So I wake up in the middle of the night to moisturize. Yes, you read it right. To moisturize. I have extremely dry skin and I can’t sleep because my skin screams for attention. I am literally restless. One of my many many quirks. But really even I can’t get over my skin’s desperate need for hydration in the middle of the night. Makes me wonder why me.
I guess this has been one of the many many things that have had me puzzled in the last few days. Don’t get me wrong, I am really not the kind who plunges into depression and wallows in self pity but the fact is this time around even my close friends are wondering “why you”. Last year, I took a series of decisions that didn’t go in my way. At least it looks like they didn’t go in my way. And I am still dealing with repercussions of the same. Wondering what would stop this chain reaction of bad news and miserable circumstances.

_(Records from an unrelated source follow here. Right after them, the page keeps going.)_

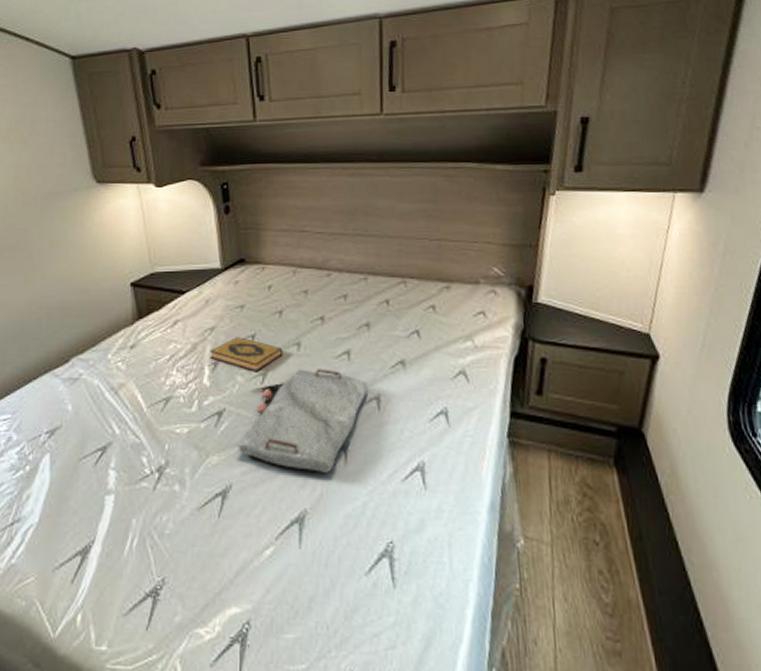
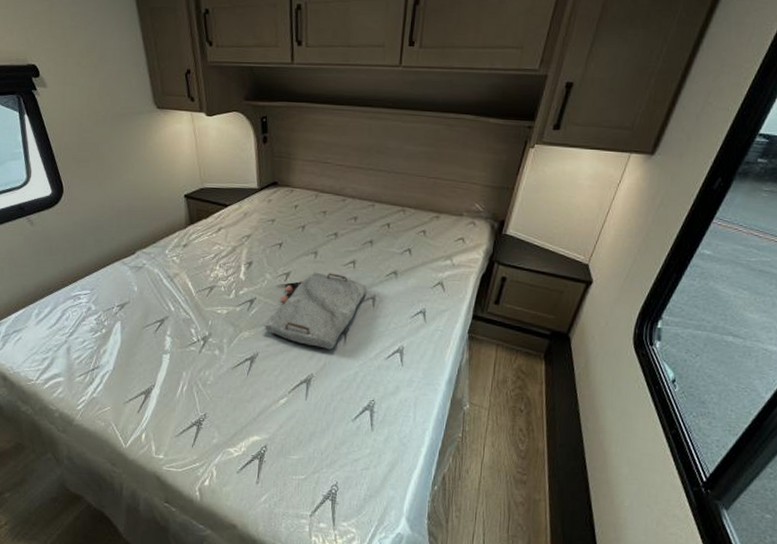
hardback book: present [210,337,283,372] -> none [246,244,304,272]

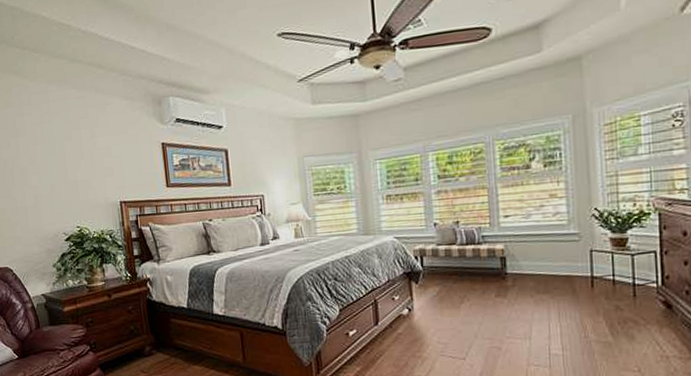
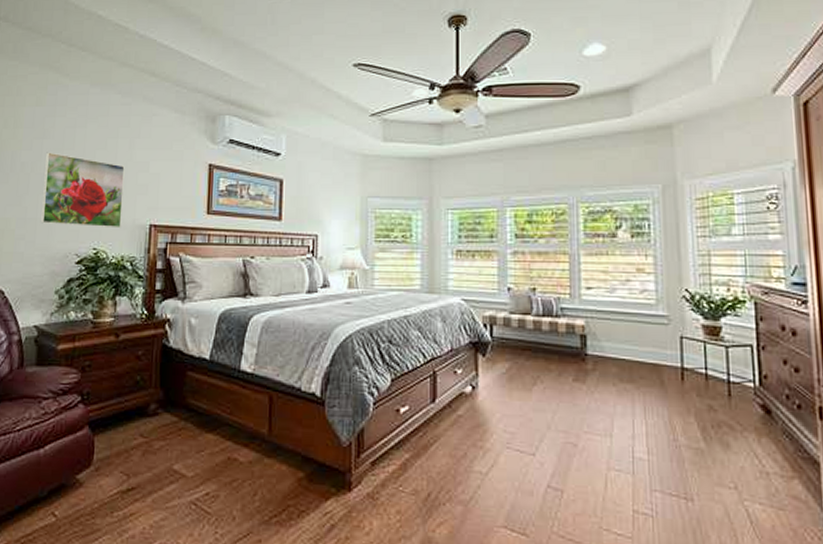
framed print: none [22,148,97,210] -> present [41,152,125,229]

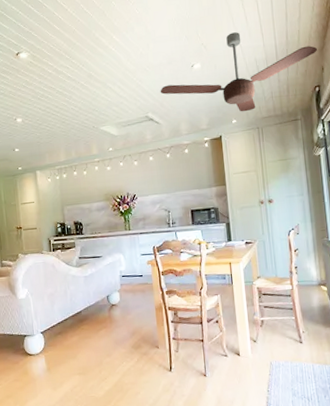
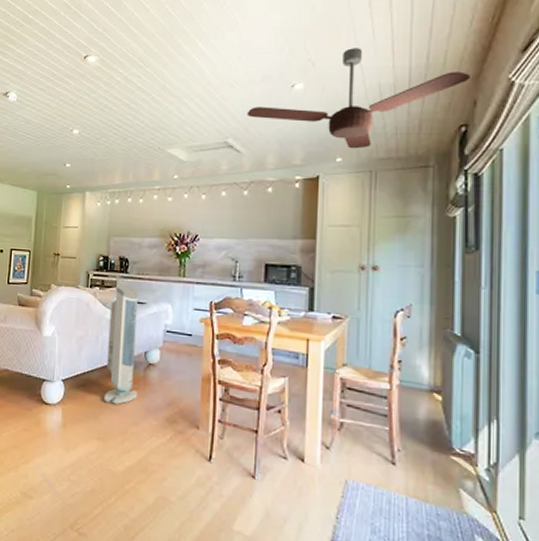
air purifier: none [72,243,107,344] -> present [103,283,138,404]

One of the things that I have awestruck by lately, is the butterfly effect. So many times, our decisions are based on someone else’s life decisions. Boss quitting workplace. Boyfriend craving for different cuisine. Family demanding more attention. We do so many things because others in our lives need something from us. Or because someone else’s decision changes our lives. Our decisions and the logic/circumstances/beliefs behind them are so complicated that nothing that we do can be termed as right or wrong. Everything is circumstantial. And looking back the only thing that we do know is that we did the best we could do at that particular time. This is the only thing that is helping me get through the day and not regret the decisions that I took last year.